The house had an incredible smell. Three stories and all of them gamy from three kids, a mom and a dad (!). The dad was still a foreign concept to me, since my memory of life with a father in the house was at the time filed under distant dreams and lost pasts. But this particular father (my aunt and uncle are now divorced, and I have no idea where the uncle is; the aunt, who is insane, has become addicted to barely-medically necessary weight-loss and plastic surgery, and has alarming orange hair) wasn't really there. I don't even remember him in their other houses, the funny one with the doorway twenty feet below the street, or the creepy pre-fab number on the hill overlooking town.

The point of all this digression is that I've got a little child brewing in my wife's belly, and I don't have any cousins for him. I don't have a fantastical place to visit, where I can ignore the sadness because I was having such a great time. I don't know whether children today even have this life. Who do kids ride bikes with today? Whose house are they dying to stay overnight at?
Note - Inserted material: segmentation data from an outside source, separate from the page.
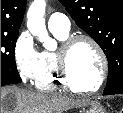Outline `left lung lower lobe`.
<instances>
[{
    "mask_svg": "<svg viewBox=\"0 0 123 113\" xmlns=\"http://www.w3.org/2000/svg\"><path fill=\"white\" fill-rule=\"evenodd\" d=\"M104 95H111V94H105V93H104Z\"/></svg>",
    "mask_w": 123,
    "mask_h": 113,
    "instance_id": "0a47b994",
    "label": "left lung lower lobe"
}]
</instances>
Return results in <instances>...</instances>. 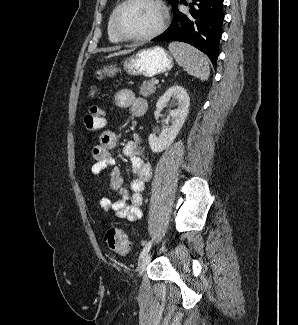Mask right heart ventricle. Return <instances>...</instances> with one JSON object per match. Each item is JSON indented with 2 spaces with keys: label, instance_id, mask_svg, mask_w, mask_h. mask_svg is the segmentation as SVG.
Listing matches in <instances>:
<instances>
[{
  "label": "right heart ventricle",
  "instance_id": "e07e8e85",
  "mask_svg": "<svg viewBox=\"0 0 298 325\" xmlns=\"http://www.w3.org/2000/svg\"><path fill=\"white\" fill-rule=\"evenodd\" d=\"M117 7L118 6L113 8V10L111 11V13L109 15L108 21H107V36H108L109 41L114 45L122 44V42L116 37V35L114 34L113 29H112V19H113V16H114V13H115Z\"/></svg>",
  "mask_w": 298,
  "mask_h": 325
}]
</instances>
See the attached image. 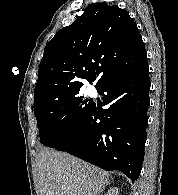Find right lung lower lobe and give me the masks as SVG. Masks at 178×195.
I'll list each match as a JSON object with an SVG mask.
<instances>
[{
	"mask_svg": "<svg viewBox=\"0 0 178 195\" xmlns=\"http://www.w3.org/2000/svg\"><path fill=\"white\" fill-rule=\"evenodd\" d=\"M150 85L147 61L105 82L98 90L107 93L103 106L109 108L93 104L73 134L54 148L136 180L144 159Z\"/></svg>",
	"mask_w": 178,
	"mask_h": 195,
	"instance_id": "1",
	"label": "right lung lower lobe"
}]
</instances>
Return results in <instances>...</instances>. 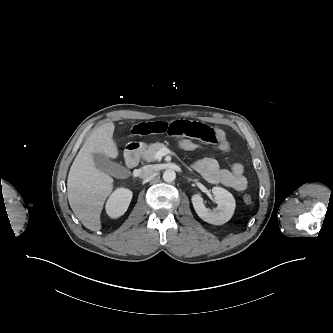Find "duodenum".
Listing matches in <instances>:
<instances>
[{
  "mask_svg": "<svg viewBox=\"0 0 333 333\" xmlns=\"http://www.w3.org/2000/svg\"><path fill=\"white\" fill-rule=\"evenodd\" d=\"M140 145L132 143L125 150V164L128 168H134L138 164Z\"/></svg>",
  "mask_w": 333,
  "mask_h": 333,
  "instance_id": "obj_1",
  "label": "duodenum"
}]
</instances>
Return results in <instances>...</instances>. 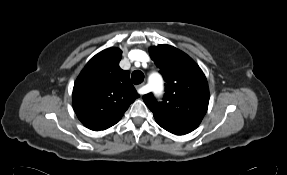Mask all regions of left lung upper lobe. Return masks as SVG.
Listing matches in <instances>:
<instances>
[{
    "instance_id": "left-lung-upper-lobe-1",
    "label": "left lung upper lobe",
    "mask_w": 287,
    "mask_h": 175,
    "mask_svg": "<svg viewBox=\"0 0 287 175\" xmlns=\"http://www.w3.org/2000/svg\"><path fill=\"white\" fill-rule=\"evenodd\" d=\"M166 84L163 102L152 93L143 96L158 125L184 135L196 129L207 112L209 88L200 67L187 54L170 45L149 50Z\"/></svg>"
}]
</instances>
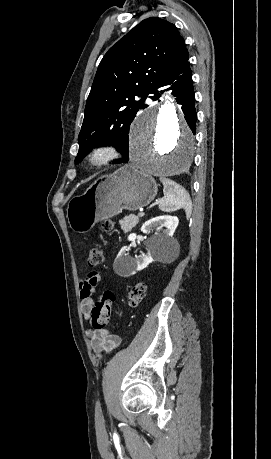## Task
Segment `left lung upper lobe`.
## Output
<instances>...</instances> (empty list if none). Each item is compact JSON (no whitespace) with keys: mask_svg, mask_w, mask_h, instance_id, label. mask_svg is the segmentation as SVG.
<instances>
[{"mask_svg":"<svg viewBox=\"0 0 271 459\" xmlns=\"http://www.w3.org/2000/svg\"><path fill=\"white\" fill-rule=\"evenodd\" d=\"M189 59L174 24L158 17L141 21L101 60L79 133L78 163L93 148L113 145L128 156V133L145 98ZM142 97L135 101V97Z\"/></svg>","mask_w":271,"mask_h":459,"instance_id":"obj_1","label":"left lung upper lobe"}]
</instances>
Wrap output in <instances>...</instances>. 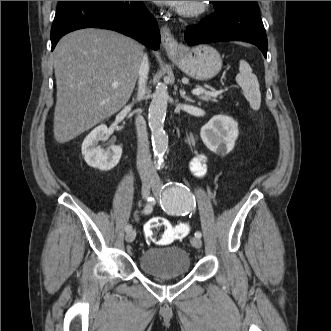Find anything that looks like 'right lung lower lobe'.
<instances>
[{
    "label": "right lung lower lobe",
    "instance_id": "1",
    "mask_svg": "<svg viewBox=\"0 0 331 331\" xmlns=\"http://www.w3.org/2000/svg\"><path fill=\"white\" fill-rule=\"evenodd\" d=\"M82 28H105L157 50L160 32L142 1H60L51 28L52 50L65 34Z\"/></svg>",
    "mask_w": 331,
    "mask_h": 331
}]
</instances>
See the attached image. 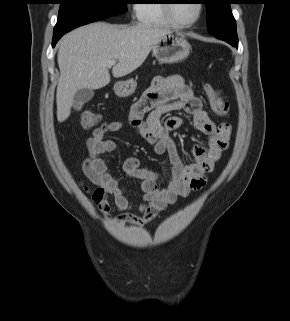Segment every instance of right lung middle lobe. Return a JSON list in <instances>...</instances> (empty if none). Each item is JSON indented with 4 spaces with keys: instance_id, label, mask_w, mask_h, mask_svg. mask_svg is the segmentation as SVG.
I'll use <instances>...</instances> for the list:
<instances>
[{
    "instance_id": "obj_1",
    "label": "right lung middle lobe",
    "mask_w": 290,
    "mask_h": 321,
    "mask_svg": "<svg viewBox=\"0 0 290 321\" xmlns=\"http://www.w3.org/2000/svg\"><path fill=\"white\" fill-rule=\"evenodd\" d=\"M126 0H59L60 9L54 33L118 15L127 10Z\"/></svg>"
}]
</instances>
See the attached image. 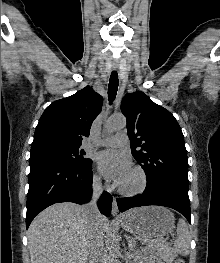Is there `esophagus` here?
Masks as SVG:
<instances>
[{"instance_id": "1", "label": "esophagus", "mask_w": 220, "mask_h": 263, "mask_svg": "<svg viewBox=\"0 0 220 263\" xmlns=\"http://www.w3.org/2000/svg\"><path fill=\"white\" fill-rule=\"evenodd\" d=\"M117 68H118L117 65L113 66L114 70H117ZM112 215L115 217L119 216V209L115 197H113V201H112Z\"/></svg>"}]
</instances>
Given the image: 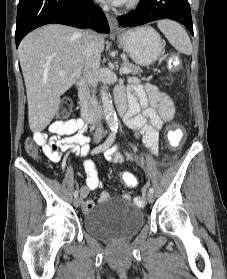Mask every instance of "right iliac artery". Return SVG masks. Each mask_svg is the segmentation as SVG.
I'll use <instances>...</instances> for the list:
<instances>
[{
    "label": "right iliac artery",
    "instance_id": "obj_1",
    "mask_svg": "<svg viewBox=\"0 0 227 279\" xmlns=\"http://www.w3.org/2000/svg\"><path fill=\"white\" fill-rule=\"evenodd\" d=\"M114 140H115V132H111V133L109 134L107 140H106L104 143L100 144L99 146L95 147V148L91 151V153H92V154H97V153H100V152L105 151L106 149H108V148L112 145V143L114 142ZM74 197H75V198L78 197V191H75V192H74Z\"/></svg>",
    "mask_w": 227,
    "mask_h": 279
}]
</instances>
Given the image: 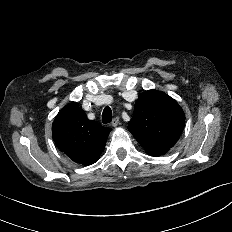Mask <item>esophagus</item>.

I know I'm panicking, but this is what I'm good for, I've been told. Panicking and reaching high things in our house. This baby is going to be here in a month or so. Tonight I felt him pushing on K's stomach and I pushed him back. He responded with another poke, and I realized I was communicating with this little creature who will make demands on me like nothing in the world. I'm not ready, not without some serious help. I spent three weeks drilling four holes in a wall, for god's sake. I spent twenty minutes looking for two screws I had carefully placed in my own pocket while building some insane baby furniture Sunday. I can't do this alone.

Where are my cousins? Where is the support universe that holds young Americans in careful moderation, ensuring that they don't fall too far, don't make bad decisions, do have somewhere for their kids to spend the night? K and I have friends in this city; we've lived here for more than a decade. But I don't see that house, those kids. K's family served as a landing pad for a lot of kids who had problems and whatnot while she was growing up. In the south, a lot of the things you didn't talk about got taken care of when the nice family down the street let you stay for dinner, and sit in on their family gatherings and pool parties. In my life, through a divorce and much more, the living we kids did as a group allowed us to become the unique and complex adults we are. We grew apart, but our bond will always be that we were raised like a pack, like a brood.

Are there broods our kid can join in a couple years?